Aydın Bey'i daha önceleri ismen tanımakla berâber, vicâhen karşılaşmamız, 1976 yılında Fethi Gemuhluoğlu (1922-1977) vesâtatiyle oldu. Fakat asıl yakınlığımız, Fethi Ağabeyimin -âdetâ vasiyet kabul etdiğim- sözlerinden sonra vefâtı üzerine Türkpetrol Vakfı'nda onun vazîfesini devr almamla başladı. Aziz Ağabeyim Bolak, vakfın kurucuları ve mütevellileri arasındaydı, ben de onun yanında çalışan bir müstahdemiydim. Lâkin berâberliğimizi sürdürdüğümüz 27 yıl içinde -bir def'a olsun- bunu bana hissettirmedi ve dâimâ ben âmir, kendisi memûrmuş gibi davrandı (buna bin kerre "estağfirullah" çeksem, yetmez). Birlikde geçen yıllarda çok güzel günlerimiz, yurt içi (Ankara, Antalya, Konya, Kütahya, Bolu, Edirne, Balıkesir, Çanakkale…) seyâhatlerimiz oldu (Resim 1). İstanbul'da Bolak'ın elinden hiç düşmeyen fotoğraf makinesi, bu seyâhatlerinde daha da faal olurdu. Şimdi bütün bunları "Ağlarım, hâtıra geldikçe gülüşdüklerimiz" mısrâı ile anıyorum.

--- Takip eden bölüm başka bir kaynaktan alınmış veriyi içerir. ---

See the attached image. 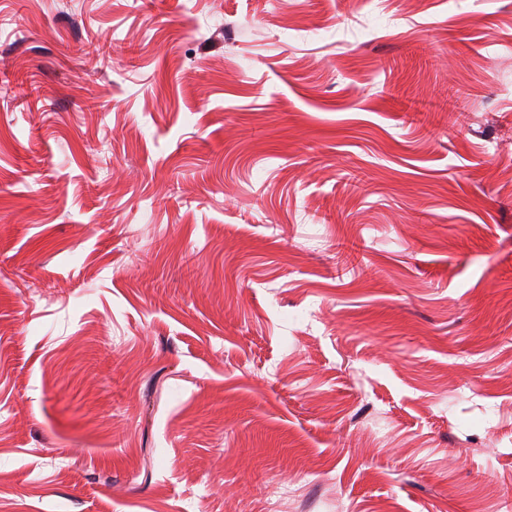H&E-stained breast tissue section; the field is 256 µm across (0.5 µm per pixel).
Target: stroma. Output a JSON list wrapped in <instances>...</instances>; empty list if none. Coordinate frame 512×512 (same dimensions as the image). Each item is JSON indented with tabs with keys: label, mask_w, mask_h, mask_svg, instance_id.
<instances>
[{
	"label": "stroma",
	"mask_w": 512,
	"mask_h": 512,
	"mask_svg": "<svg viewBox=\"0 0 512 512\" xmlns=\"http://www.w3.org/2000/svg\"><path fill=\"white\" fill-rule=\"evenodd\" d=\"M0 512H512V0H0Z\"/></svg>",
	"instance_id": "stroma-1"
}]
</instances>
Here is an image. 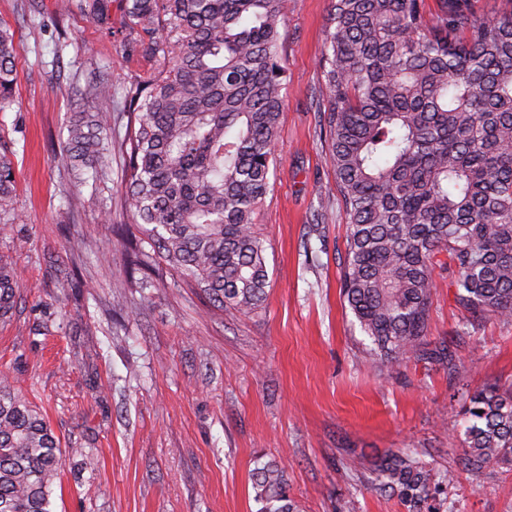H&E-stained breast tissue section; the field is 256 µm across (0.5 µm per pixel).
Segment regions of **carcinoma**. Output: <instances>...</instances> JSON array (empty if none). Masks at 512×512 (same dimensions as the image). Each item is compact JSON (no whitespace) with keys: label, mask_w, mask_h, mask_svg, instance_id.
Segmentation results:
<instances>
[{"label":"carcinoma","mask_w":512,"mask_h":512,"mask_svg":"<svg viewBox=\"0 0 512 512\" xmlns=\"http://www.w3.org/2000/svg\"><path fill=\"white\" fill-rule=\"evenodd\" d=\"M287 0H126L131 39L164 31L142 52L156 61L128 96L120 143L107 120L77 112L61 154L76 178L119 148L131 223L154 258L218 310L249 314L266 296L264 247L253 227L275 162L286 67ZM110 20L112 0H57ZM13 33L0 26V107L14 84ZM326 162L348 224L344 299L381 370L423 357L433 272L472 316L512 318V8L476 13L473 0H331L319 61ZM80 100L112 98L99 70ZM13 167L0 157V215L15 214ZM21 300L0 256V321ZM462 442L472 470L512 461V390L474 395ZM59 441L41 411L0 380V512H53ZM378 490L431 512L433 476L415 457L385 455ZM257 512H300L285 471L255 469Z\"/></svg>","instance_id":"cac0c4a2"}]
</instances>
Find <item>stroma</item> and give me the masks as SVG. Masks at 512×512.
<instances>
[{
    "label": "stroma",
    "mask_w": 512,
    "mask_h": 512,
    "mask_svg": "<svg viewBox=\"0 0 512 512\" xmlns=\"http://www.w3.org/2000/svg\"><path fill=\"white\" fill-rule=\"evenodd\" d=\"M330 2H287L277 165L255 215L269 285L262 307L239 315L164 268L141 287L129 269L137 227L121 155L85 183L60 162L84 108L73 82L107 68L112 99L101 112L117 139L127 89L155 67L127 40L124 0H112L108 31L77 11L58 15L56 0L32 10L0 0L16 71L0 108L15 192L14 215H0V254L23 295L0 323V370L61 440L53 512H257L251 477L269 460L302 512H408L374 488L391 451L453 473L436 512H512V462H459L470 396L512 386V319L463 316L450 276L435 271L427 342L452 352L457 370L413 359L381 372L340 293L346 222L318 118ZM70 276L83 289L65 287Z\"/></svg>",
    "instance_id": "stroma-1"
}]
</instances>
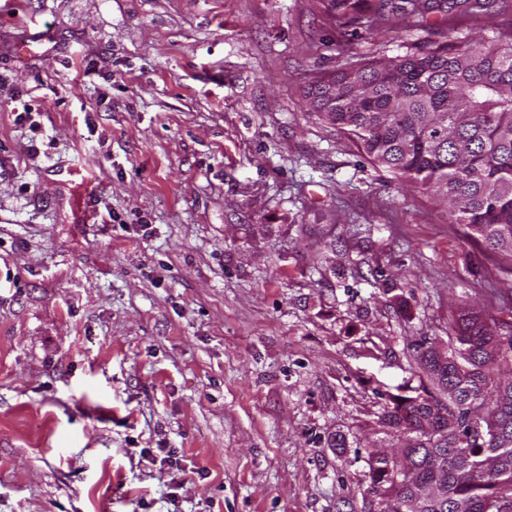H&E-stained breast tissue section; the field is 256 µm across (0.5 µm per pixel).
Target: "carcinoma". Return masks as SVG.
Segmentation results:
<instances>
[{"label": "carcinoma", "instance_id": "1", "mask_svg": "<svg viewBox=\"0 0 512 512\" xmlns=\"http://www.w3.org/2000/svg\"><path fill=\"white\" fill-rule=\"evenodd\" d=\"M366 28L429 16L512 13V0H331ZM306 106L352 136L375 165L446 204L512 261V36L447 39L403 56L346 62L308 85ZM414 400L388 396L385 424L402 440L370 456L373 512H412L416 490L438 485L428 512H512V321L464 306L448 316V342H415Z\"/></svg>", "mask_w": 512, "mask_h": 512}]
</instances>
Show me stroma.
Segmentation results:
<instances>
[{"label":"stroma","mask_w":512,"mask_h":512,"mask_svg":"<svg viewBox=\"0 0 512 512\" xmlns=\"http://www.w3.org/2000/svg\"><path fill=\"white\" fill-rule=\"evenodd\" d=\"M450 29L512 15L0 0V512H368L413 343L503 318L512 276L303 92Z\"/></svg>","instance_id":"35a3bbf8"}]
</instances>
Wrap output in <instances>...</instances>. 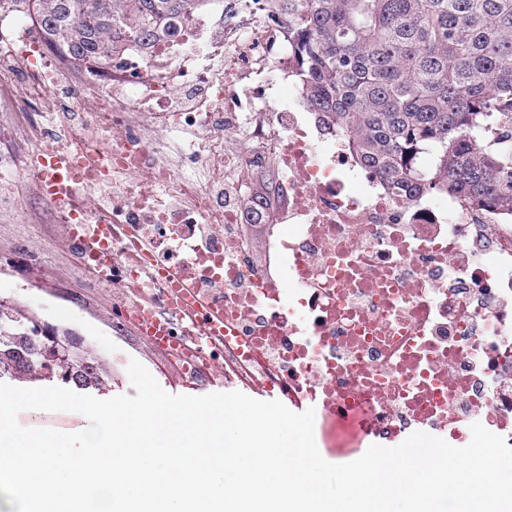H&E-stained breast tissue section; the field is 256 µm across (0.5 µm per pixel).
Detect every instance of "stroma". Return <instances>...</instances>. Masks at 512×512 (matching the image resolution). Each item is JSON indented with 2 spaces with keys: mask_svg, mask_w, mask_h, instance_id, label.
<instances>
[{
  "mask_svg": "<svg viewBox=\"0 0 512 512\" xmlns=\"http://www.w3.org/2000/svg\"><path fill=\"white\" fill-rule=\"evenodd\" d=\"M26 254L32 266L19 270L17 254ZM65 259L50 239L46 224H7L0 221V299L33 310L45 324L82 336L87 346L118 372L112 395L132 394L127 365L140 362L159 385L173 395H205L226 391L223 379L198 382L194 387L174 384L163 369L162 357L149 350L133 330L113 332L112 298L80 280H66L56 272Z\"/></svg>",
  "mask_w": 512,
  "mask_h": 512,
  "instance_id": "stroma-1",
  "label": "stroma"
}]
</instances>
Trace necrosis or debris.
Segmentation results:
<instances>
[{
	"label": "necrosis or debris",
	"instance_id": "necrosis-or-debris-1",
	"mask_svg": "<svg viewBox=\"0 0 512 512\" xmlns=\"http://www.w3.org/2000/svg\"><path fill=\"white\" fill-rule=\"evenodd\" d=\"M268 173L267 218L247 223ZM22 183L41 204L24 223L51 221L62 274L111 294L113 326L174 337L177 383L315 402L342 437L460 445L478 422L512 447V219L407 201L347 133L315 132L267 13L204 6L73 74L0 0V195Z\"/></svg>",
	"mask_w": 512,
	"mask_h": 512
}]
</instances>
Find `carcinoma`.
Returning a JSON list of instances; mask_svg holds the SVG:
<instances>
[{
  "instance_id": "carcinoma-1",
  "label": "carcinoma",
  "mask_w": 512,
  "mask_h": 512,
  "mask_svg": "<svg viewBox=\"0 0 512 512\" xmlns=\"http://www.w3.org/2000/svg\"><path fill=\"white\" fill-rule=\"evenodd\" d=\"M68 65H107L207 0H20ZM293 50L308 110L351 133L357 164L410 201L460 198L512 216V0H263ZM266 186L246 202L266 211ZM105 391L112 373L81 337L0 300V379Z\"/></svg>"
}]
</instances>
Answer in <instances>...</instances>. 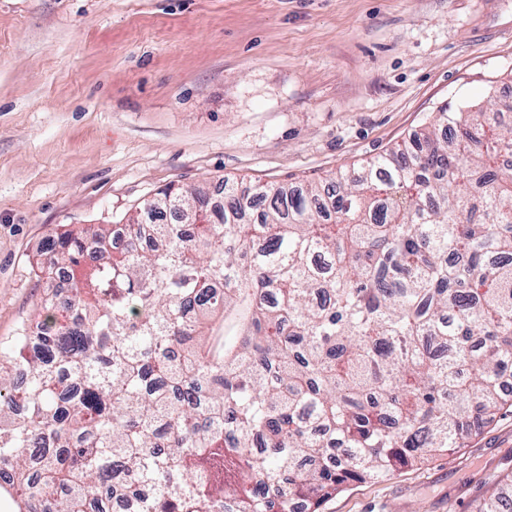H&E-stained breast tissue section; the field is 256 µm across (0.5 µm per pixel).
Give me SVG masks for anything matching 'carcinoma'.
<instances>
[{"mask_svg": "<svg viewBox=\"0 0 512 512\" xmlns=\"http://www.w3.org/2000/svg\"><path fill=\"white\" fill-rule=\"evenodd\" d=\"M512 99L290 188L170 186L47 237L72 310L0 342V479L86 512H294L464 447L512 377ZM23 405L25 412L16 414ZM501 494L478 512H509Z\"/></svg>", "mask_w": 512, "mask_h": 512, "instance_id": "cac0c4a2", "label": "carcinoma"}]
</instances>
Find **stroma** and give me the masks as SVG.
Here are the masks:
<instances>
[{
    "label": "stroma",
    "mask_w": 512,
    "mask_h": 512,
    "mask_svg": "<svg viewBox=\"0 0 512 512\" xmlns=\"http://www.w3.org/2000/svg\"><path fill=\"white\" fill-rule=\"evenodd\" d=\"M491 92L512 98V0H0V341L42 314L58 225L169 184L325 178ZM510 488L512 408L317 510L477 512Z\"/></svg>",
    "instance_id": "obj_1"
}]
</instances>
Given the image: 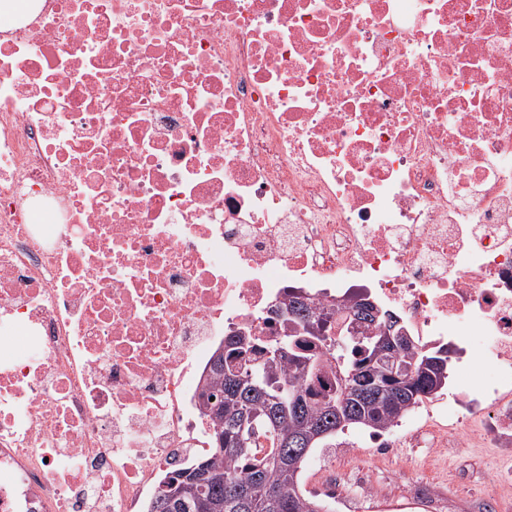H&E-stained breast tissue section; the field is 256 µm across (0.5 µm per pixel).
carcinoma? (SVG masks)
<instances>
[{
  "label": "carcinoma",
  "mask_w": 512,
  "mask_h": 512,
  "mask_svg": "<svg viewBox=\"0 0 512 512\" xmlns=\"http://www.w3.org/2000/svg\"><path fill=\"white\" fill-rule=\"evenodd\" d=\"M288 323L283 325L288 335L283 337L288 352L278 359L264 357L255 338L236 333L225 342V353L213 360L210 381L200 394L202 407L211 414L213 454L186 468L195 473L196 482L187 491L179 508H169L173 477L149 503L147 512H324L320 500L306 495L299 476L309 455L297 453L298 444L310 443L316 448L327 438L351 426L372 432H384L398 422L422 399L437 394L448 384V348L417 352L416 366L434 360L439 367L429 369L407 380L386 378V368L372 359L374 346L381 336H364L355 346L345 340L333 339L330 315L311 307L298 294L288 295ZM326 347L344 376L356 366L367 367L384 378L387 391L380 397H369L342 408L332 394L321 395L308 386L313 369L307 361L318 360L311 352L314 343ZM261 360H256V357ZM256 360L257 379L263 389L253 394L226 377L225 364L231 361ZM289 385L309 397L312 404L296 415L282 407L285 396L282 386ZM255 417L256 436L272 440L270 452L259 455L256 444H247L239 452V422L244 415ZM323 422L329 431L314 439L309 424ZM224 435V446L218 436Z\"/></svg>",
  "instance_id": "carcinoma-1"
}]
</instances>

Aklı ve hissi her konuda hayra ve iyiliğe işleyen, parayı ve makāmı yenmiş, onlara kul olmadan ayaklarının altına alabilmiş bir gönül adamı olan Bolak'ın, yaradılışı îtibâriyle neş'eli bir mizâcı vardı (Resim 2). Hâdiselere gamlı tarafından bakmaz, etrafındakilere huzur saçardı. Şahsî üzüntülerini bile, başkalarına hissettirmez, setr etmeyi iyi bilirdi (Resim 3). Fethi Ağabeyimin Aydın Bey'i "Prens adam, şövalye adam" vasıflarıyla tanıtması boşuna değildir. Aldığı mânevî terbiye, onun her sıkıntıyı sağlam bir iç huzûruyla önlemesine, Holding'in çöküşünü getiren son 5-6 yılındaki en çapraşık günlerinde bile, imkân vermişdi.
Boyuyla, posuyla bir Osmanlı çınarını andıran Aydın Bolak 27 Temmuz 2004 günü dünyadaki sayılı nefeslerini tamamladı ve ertesi günü Âşiyân'da sırlandı. Kabir kitâbesi olarak, tarafımdan nâçizâne, şu kıt'a taşına yazdırıldı (Resim 4):
Bu taş altında ölüm toprağı aydınlatıyor,
Çağını 'aydın' kılan vakıf insan yatıyor.
Hakkı her ân yüce tutmak ömrüne oldu şiâr,
Ülkesi uğrunda sanki, kalbi hâlâ atıyor.
Prof. Uğur Derman
Resim 1: Karlı bir kış günü Ankara'dan dönen Bolaklar, Hasan Âli Göksoy ve Uğur Derman.
Resim 2: Neş'eli çehresiyle Aydın Bolak.
Resim 3: Aydın Bey, bir tefekkür ânında…
Resim 4: Aydın Bey'in Âşiyân'daki makberesinin taslağı.